Parksituation in Ketsch Fahrzeuge blockieren Gehwege / Messen Ordnungshüter mit unterschiedlichem Maß?

Warum fährt die Polizei vorbei?

Am Sonntag stand ich mal wieder an der Ketscher Altrheinbrücke. Was mich hier seit langer Zeit stört, ist, dass der Gehweg rechts Richtung Speyer sehr häufig vollgestellt ist mit Fahrzeugen. Auch parken Autos rechts auf dem Rheindamm. Die Menschen gehen im Rheinwald spazieren, sind aber nicht bereit, im Bruch zu parken und die 50 Meter zu laufen. Warum?

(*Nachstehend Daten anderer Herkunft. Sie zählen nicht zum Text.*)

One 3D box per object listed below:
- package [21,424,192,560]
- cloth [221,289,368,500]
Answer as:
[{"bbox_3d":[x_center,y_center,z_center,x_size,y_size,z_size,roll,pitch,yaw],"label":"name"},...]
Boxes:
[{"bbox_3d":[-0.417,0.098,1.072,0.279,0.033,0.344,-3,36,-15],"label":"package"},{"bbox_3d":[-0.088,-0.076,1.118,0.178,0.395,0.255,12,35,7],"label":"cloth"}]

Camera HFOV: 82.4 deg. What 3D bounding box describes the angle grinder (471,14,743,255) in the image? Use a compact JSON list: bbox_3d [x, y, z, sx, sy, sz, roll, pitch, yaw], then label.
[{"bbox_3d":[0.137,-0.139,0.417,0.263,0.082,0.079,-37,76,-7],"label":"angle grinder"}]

Ich habe einen jungen Herrn angesprochen und ihn darauf aufmerksam gemacht, dass er auf einem Gehweg parkt, der den Fußgängern die Überquerung der Landstraße erleichtern sollte. Er antwortete: „Alter sei ruhig, das geht dich gar nichts an!“ Mehrere Male sind an diesem Tag Polizeiautos vorbeigefahren und auch gerade, als ich dastand, fuhr ein Streifenwagen der Polizei sehr langsam an den parkenden Fahrzeugen vorbei. Der junge Mann beobachtete genau wie ich, ob sie anhalten und meine Einwände ansprechen würden – sie hielten nicht an. Da sie nichts machten, ging der junge Mann siegessicher und mit einer eindeutigen Geste an mir vorbei. Natürlich ist das provokative Abstellen der Fahrzeuge und die Behinderung der Fußgänger beabsichtigt und soll wohl auch zeigen: Ich darf mich danebenbenehmen, mir passiert nichts! Ich bin stark, weil es die Polizei mir erlaubt! Das Beispiel zeigt, wenn es hier klappt, warum sollte ich mich dann an andere Regeln halten, zum Beispiel an Corona-Regeln. Mir passiert schon nichts.

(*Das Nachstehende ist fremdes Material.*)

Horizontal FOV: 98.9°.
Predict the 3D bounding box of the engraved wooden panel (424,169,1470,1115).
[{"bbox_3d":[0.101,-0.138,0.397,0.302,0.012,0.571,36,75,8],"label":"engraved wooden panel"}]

Eine andere Stelle, wo es ähnlich zugeht, ist an der Grillhütte. Auch hier wird der Gehweg von Menschen, die mit ihren Hunden Gassi gehen, zugeparkt. Keine 50 Meter weiter sind die Parkplätze der Grillhütte. Auch im Wendebereich stehen häufig Autos. Auch hier habe ich beobachtet, wie der Gemeindevollzugsdienst mit dem Auto vorbeifuhr, ohne das zu sehen. Warum?

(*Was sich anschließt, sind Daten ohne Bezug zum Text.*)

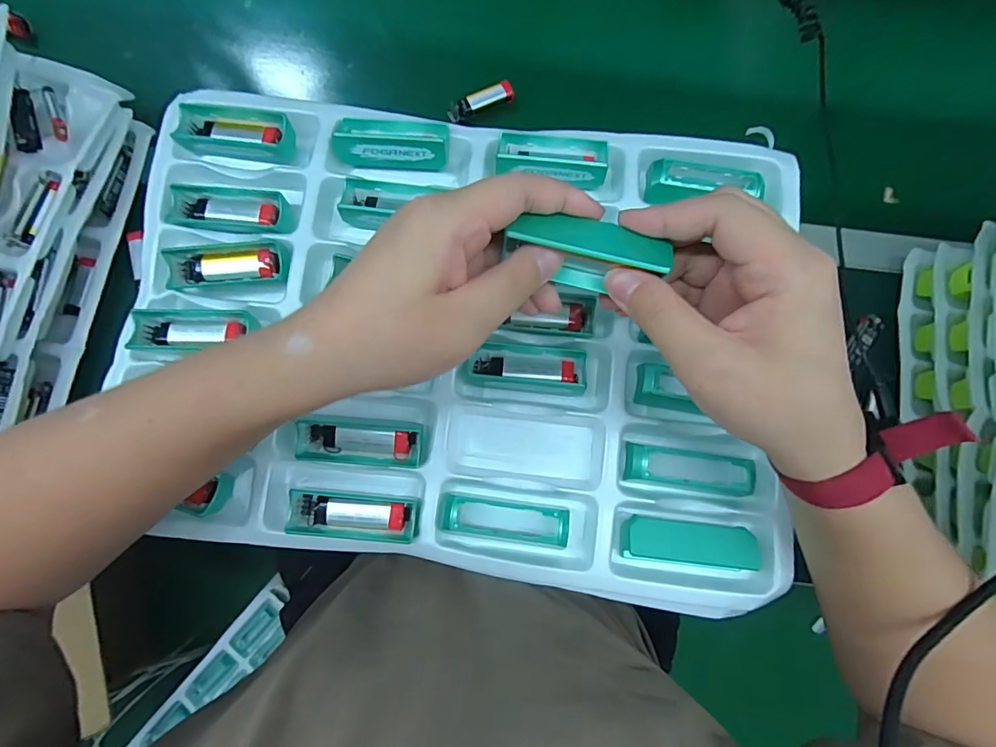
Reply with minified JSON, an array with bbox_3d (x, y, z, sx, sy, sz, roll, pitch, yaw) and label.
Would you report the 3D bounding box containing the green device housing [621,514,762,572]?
[{"bbox_3d":[0.120,0.107,0.299,0.078,0.014,0.027,5,81,0],"label":"green device housing"}]

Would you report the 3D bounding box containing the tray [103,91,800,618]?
[{"bbox_3d":[-0.029,-0.032,0.329,0.436,0.031,0.313,8,81,0],"label":"tray"}]

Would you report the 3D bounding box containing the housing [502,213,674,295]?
[{"bbox_3d":[0.042,-0.058,0.231,0.072,0.023,0.027,10,81,-1],"label":"housing"}]

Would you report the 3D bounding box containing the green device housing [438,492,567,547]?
[{"bbox_3d":[0.005,0.092,0.301,0.078,0.015,0.022,7,81,0],"label":"green device housing"}]

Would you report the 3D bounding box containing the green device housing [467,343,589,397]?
[{"bbox_3d":[0.021,-0.003,0.326,0.078,0.019,0.031,5,81,0],"label":"green device housing"}]

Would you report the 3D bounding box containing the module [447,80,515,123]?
[{"bbox_3d":[-0.018,-0.271,0.478,0.068,0.015,0.019,-22,82,-4],"label":"module"}]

Dass an Kindergärten und an den Schulen auch dann, wenn Mütter (eben mal kurz) auf dem Zebrastreifen oder die Sicht verdeckend, in der Kurve parken, die Mitarbeiter der Gemeinde wegsehen, das ist doch bekannt. Aber warum machen sie das?

An anderer Stelle wundert man sich, was sie feststellen: Da hatte ein Ketscher Bürger einen Strafzettel an seinem Autoanhänger. Der Autoanhänger stand entgegen der Fahrtrichtung. Wie mir der Bürger erzählte, hatte er den Anhänger auf der gegenüberliegenden Straßenseite ordnungsgemäß abgestellt und war noch etwas besorgen gegangen. Als er zurückkam, stand der Autoanhänger auf der anderen Straßenseite und sein Nachbar (gegenüber) mit seinem Auto auf dem Platz, wo zuvor der Anhänger stand. Der Nachbar beansprucht das Areal vor seinem Haus als seinen Parkplatz. In seinen Garagen ist auch kein Platz für Autos. Der Ketscher hatte später beim Rewe einen Gemeinderat getroffen und hat ihn gefragt, was er denn da machen könnte, er hat ja den Anhänger nicht da hingestellt. Der Gemeinderat antwortete, das sind doch nur 15 Euro, sich da zu streiten, rentiert sich das? Man sieht aber an diesen Beispielen, dass sich die, die sich nicht streiten, Strafzettel bekommen und die, die sich aggressiv, provozierend verhalten, die lässt man besser in Ruhe – die machen Arbeit. Das ist mit Sicherheit falsch. Ich hoffe, die Gemeindeverwaltung ändert hier ihre Einstellung!